*** Begin section ***
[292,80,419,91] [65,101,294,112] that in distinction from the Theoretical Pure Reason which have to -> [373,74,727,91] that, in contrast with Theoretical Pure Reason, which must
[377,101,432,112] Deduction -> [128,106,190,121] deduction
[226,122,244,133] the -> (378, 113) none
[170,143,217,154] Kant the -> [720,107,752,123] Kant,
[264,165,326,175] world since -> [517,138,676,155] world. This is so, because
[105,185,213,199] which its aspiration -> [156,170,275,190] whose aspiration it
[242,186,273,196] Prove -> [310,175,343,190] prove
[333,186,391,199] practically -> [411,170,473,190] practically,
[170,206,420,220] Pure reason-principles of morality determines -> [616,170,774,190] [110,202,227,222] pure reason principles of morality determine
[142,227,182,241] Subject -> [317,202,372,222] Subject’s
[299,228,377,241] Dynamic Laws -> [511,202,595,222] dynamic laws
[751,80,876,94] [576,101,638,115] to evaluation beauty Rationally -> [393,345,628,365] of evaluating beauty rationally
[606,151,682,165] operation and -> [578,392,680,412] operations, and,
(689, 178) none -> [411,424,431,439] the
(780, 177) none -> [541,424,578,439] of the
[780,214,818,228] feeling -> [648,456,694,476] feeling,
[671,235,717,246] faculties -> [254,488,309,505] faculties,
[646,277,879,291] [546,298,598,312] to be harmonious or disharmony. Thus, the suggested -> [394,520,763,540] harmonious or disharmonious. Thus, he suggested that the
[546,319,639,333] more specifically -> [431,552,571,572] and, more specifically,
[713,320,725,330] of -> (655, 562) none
*** End section ***
*** Begin section ***
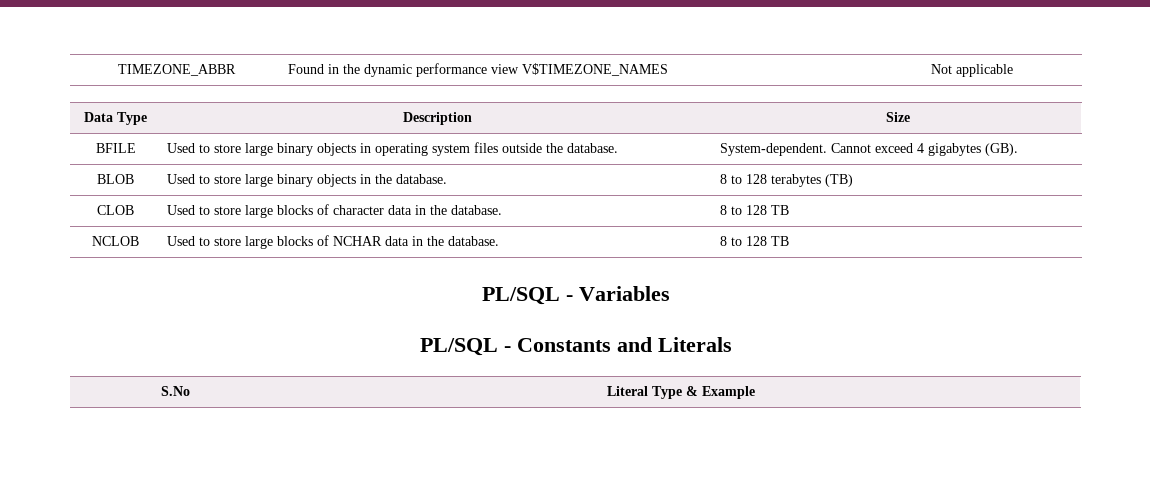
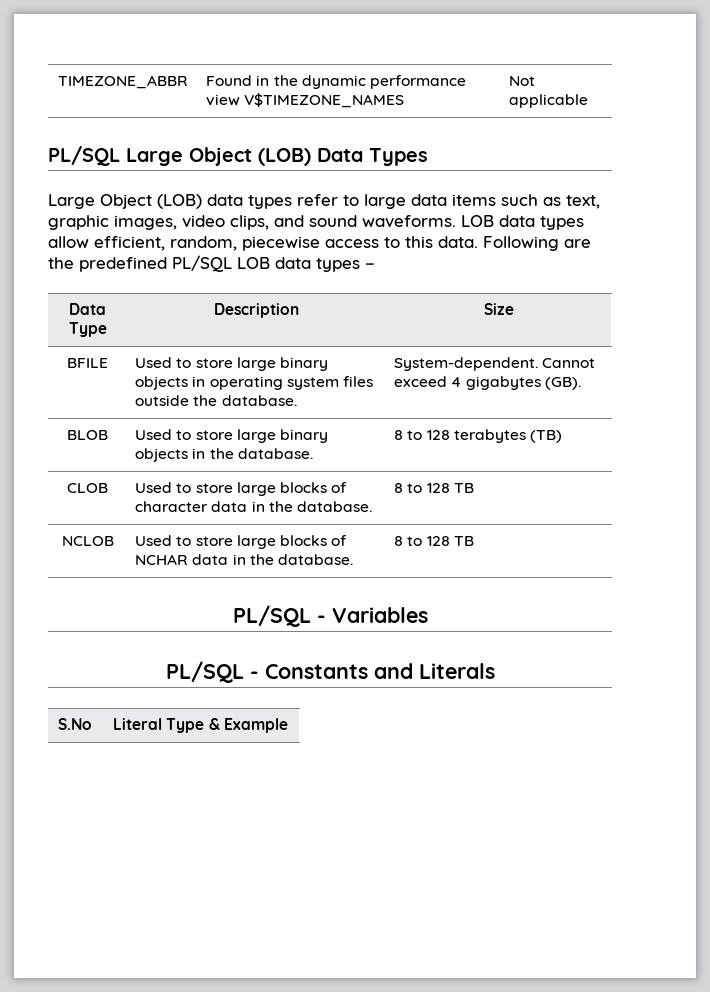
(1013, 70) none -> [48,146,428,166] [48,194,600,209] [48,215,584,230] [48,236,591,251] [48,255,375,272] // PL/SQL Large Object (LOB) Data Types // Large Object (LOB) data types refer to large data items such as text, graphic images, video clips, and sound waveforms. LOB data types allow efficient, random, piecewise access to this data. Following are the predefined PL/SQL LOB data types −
*** End section ***
*** Begin section ***
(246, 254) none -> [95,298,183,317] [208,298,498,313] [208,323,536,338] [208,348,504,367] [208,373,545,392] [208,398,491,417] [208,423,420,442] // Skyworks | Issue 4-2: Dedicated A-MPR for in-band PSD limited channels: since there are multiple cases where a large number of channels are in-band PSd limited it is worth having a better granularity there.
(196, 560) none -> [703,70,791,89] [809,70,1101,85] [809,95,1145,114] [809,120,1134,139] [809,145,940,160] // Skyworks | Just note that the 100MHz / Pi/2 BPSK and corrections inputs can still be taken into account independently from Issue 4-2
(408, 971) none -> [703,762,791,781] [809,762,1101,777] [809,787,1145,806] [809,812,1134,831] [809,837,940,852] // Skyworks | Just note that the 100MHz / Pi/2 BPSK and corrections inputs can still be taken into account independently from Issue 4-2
*** End section ***
→ **Task item**:
Return exactly the lines above from the line that has "[170,143,217,154] Kant the" through the line that has "[242,186,273,196] Prove ->", inclusive, and nothing else.

→ **Output for this exercise**:
[170,143,217,154] Kant the -> [720,107,752,123] Kant,
[264,165,326,175] world since -> [517,138,676,155] world. This is so, because
[105,185,213,199] which its aspiration -> [156,170,275,190] whose aspiration it
[242,186,273,196] Prove -> [310,175,343,190] prove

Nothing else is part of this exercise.